All this generates the hysteria, the penchant for
histrionic rhetoric, the promise of drastic measures, the disdain for civility,
the combination of victimhood and bullying on which the Trump candidacy feeds,
and which it fuels. Reading through the avalanche of pro-Trump emails that
arrive in my inbox (by now numbering in the thousands), what’s notable are the
belittling put-downs (“you’re an $@%&, Bret-boy”), the self-importance (“I
make more money than you”) and the sense of injured pride (“how dare you call
me a vulgarian?”).
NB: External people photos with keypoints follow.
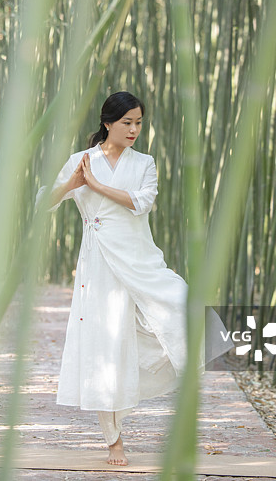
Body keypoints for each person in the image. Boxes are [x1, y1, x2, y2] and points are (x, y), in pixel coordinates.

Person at [36, 91, 234, 466]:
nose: (134, 129)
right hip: (99, 263)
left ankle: (156, 373)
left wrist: (95, 186)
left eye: (139, 123)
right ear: (107, 123)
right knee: (104, 346)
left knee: (184, 307)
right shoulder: (81, 161)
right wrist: (74, 185)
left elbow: (142, 202)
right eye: (126, 122)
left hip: (140, 258)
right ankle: (114, 442)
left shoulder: (144, 162)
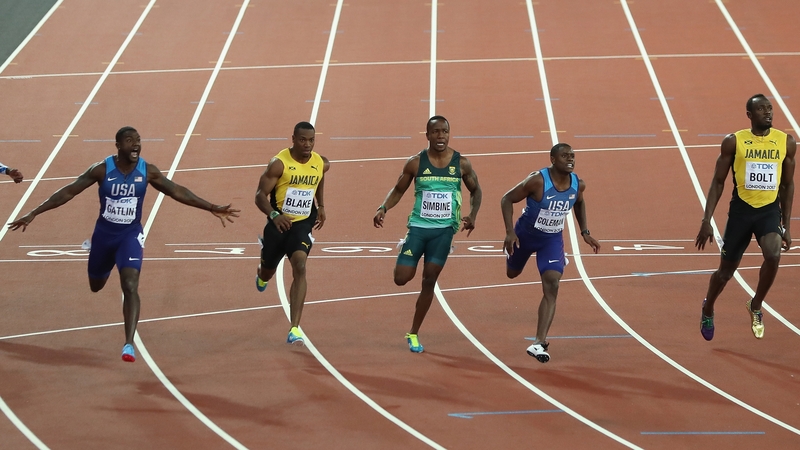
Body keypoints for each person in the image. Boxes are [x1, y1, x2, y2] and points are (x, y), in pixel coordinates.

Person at [7, 126, 240, 362]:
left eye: (138, 140)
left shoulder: (147, 171)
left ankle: (129, 343)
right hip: (103, 236)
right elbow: (68, 192)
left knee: (130, 284)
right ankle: (98, 256)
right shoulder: (101, 170)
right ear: (118, 146)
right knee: (96, 285)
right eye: (130, 141)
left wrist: (210, 207)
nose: (136, 144)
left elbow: (176, 191)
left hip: (130, 235)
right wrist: (34, 213)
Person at [373, 115, 482, 353]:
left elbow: (476, 190)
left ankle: (413, 332)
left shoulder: (461, 163)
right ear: (428, 135)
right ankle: (407, 247)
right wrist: (383, 208)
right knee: (401, 278)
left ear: (449, 134)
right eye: (436, 132)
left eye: (444, 131)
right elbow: (399, 189)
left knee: (429, 279)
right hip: (419, 228)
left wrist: (473, 214)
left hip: (444, 231)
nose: (440, 136)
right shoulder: (415, 163)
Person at [696, 94, 796, 341]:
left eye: (770, 108)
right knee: (725, 273)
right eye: (761, 109)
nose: (768, 113)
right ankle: (708, 308)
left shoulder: (786, 142)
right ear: (750, 115)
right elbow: (718, 182)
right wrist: (706, 220)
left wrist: (787, 226)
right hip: (741, 212)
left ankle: (756, 305)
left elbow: (788, 185)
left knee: (773, 255)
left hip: (769, 211)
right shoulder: (734, 142)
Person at [500, 143, 600, 363]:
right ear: (553, 159)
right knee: (512, 273)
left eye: (573, 156)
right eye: (565, 156)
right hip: (524, 236)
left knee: (553, 283)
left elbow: (579, 204)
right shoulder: (537, 181)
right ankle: (515, 256)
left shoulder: (578, 185)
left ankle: (539, 342)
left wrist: (585, 232)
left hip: (551, 240)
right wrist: (509, 233)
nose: (570, 159)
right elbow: (506, 199)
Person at [255, 121, 329, 346]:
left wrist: (322, 205)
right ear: (294, 139)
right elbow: (259, 195)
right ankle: (262, 270)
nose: (308, 144)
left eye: (312, 140)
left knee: (300, 266)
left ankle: (294, 327)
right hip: (278, 224)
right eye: (303, 140)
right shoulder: (279, 164)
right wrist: (274, 216)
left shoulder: (320, 163)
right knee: (267, 273)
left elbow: (319, 178)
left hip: (301, 225)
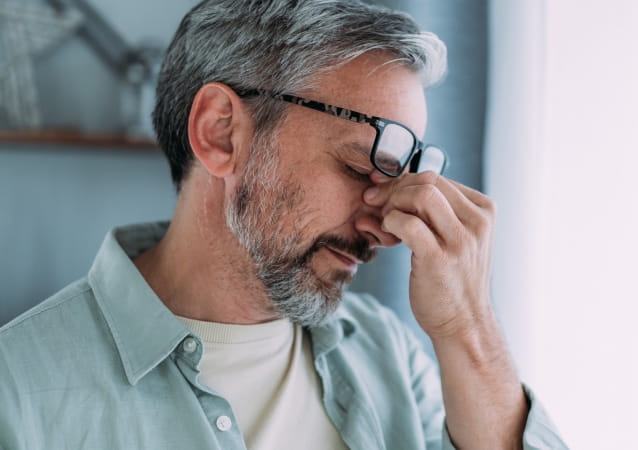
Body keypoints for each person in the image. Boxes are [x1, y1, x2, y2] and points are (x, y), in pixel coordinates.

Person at [0, 1, 568, 449]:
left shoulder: (389, 354)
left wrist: (468, 326)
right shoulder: (17, 392)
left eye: (405, 177)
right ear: (221, 133)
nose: (389, 227)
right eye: (358, 166)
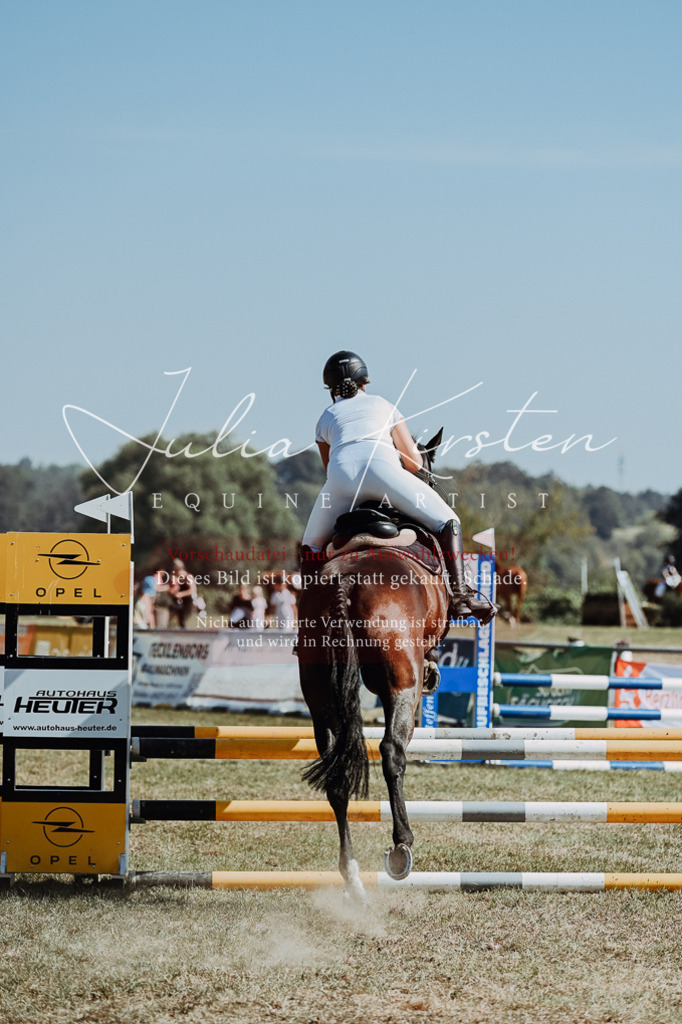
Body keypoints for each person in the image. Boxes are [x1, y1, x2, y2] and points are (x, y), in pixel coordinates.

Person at [301, 350, 495, 623]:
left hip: (341, 481)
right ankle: (461, 596)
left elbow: (327, 468)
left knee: (310, 546)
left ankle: (307, 620)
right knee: (449, 520)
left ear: (331, 389)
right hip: (383, 473)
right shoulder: (384, 405)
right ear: (364, 383)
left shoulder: (325, 417)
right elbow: (415, 464)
This is precisely the M.O. of their candidate.
“In breaking the taboos of civility and civilization, a
Trump speech and rally resembles the rallies of fascist leaders who pantomimed
the wishes of their followers and let them fill in the text,” writes the
University of Maryland’sJeffrey Herfin
the American Interest. “Trump says what they want to say but are afraid to
express. In cheering this leader, his supporters feel free to say what they
really believe about Mexicans, Muslims, and women.”
This is not the politics of economic anxiety or
dislocation. It’s a politics of personal exhibitionism, the right-wing
equivalent of refusing to be “body-shamed.” Thanks to Donald, the Trumpkins at
last have a license to be as ugly as they want to be.
Mr. Trump’s bid for the presidency takes place during a
period of mediocre but nonetheless unmistakable economic and employment growth
in the U.S. But as a wise friend of mine noted the other day, what happens when
the next bubble bursts and the next recession arrives? A reasonable person can
argue that Donald Trump is more Silvio
Berlusconi—Italy’s clownish billionaire and former prime
minister—than he is a new Mussolini. Maybe. Or maybe Mr. Trump’s style of
politics is just a foretaste of what’s to come, especially if an American
downturn became a global depression.
In the work of preserving civilization, nine-tenths of
the job is to understand the past and stress its most obvious lessons. Now
would be a good time to re-remember the ’30s.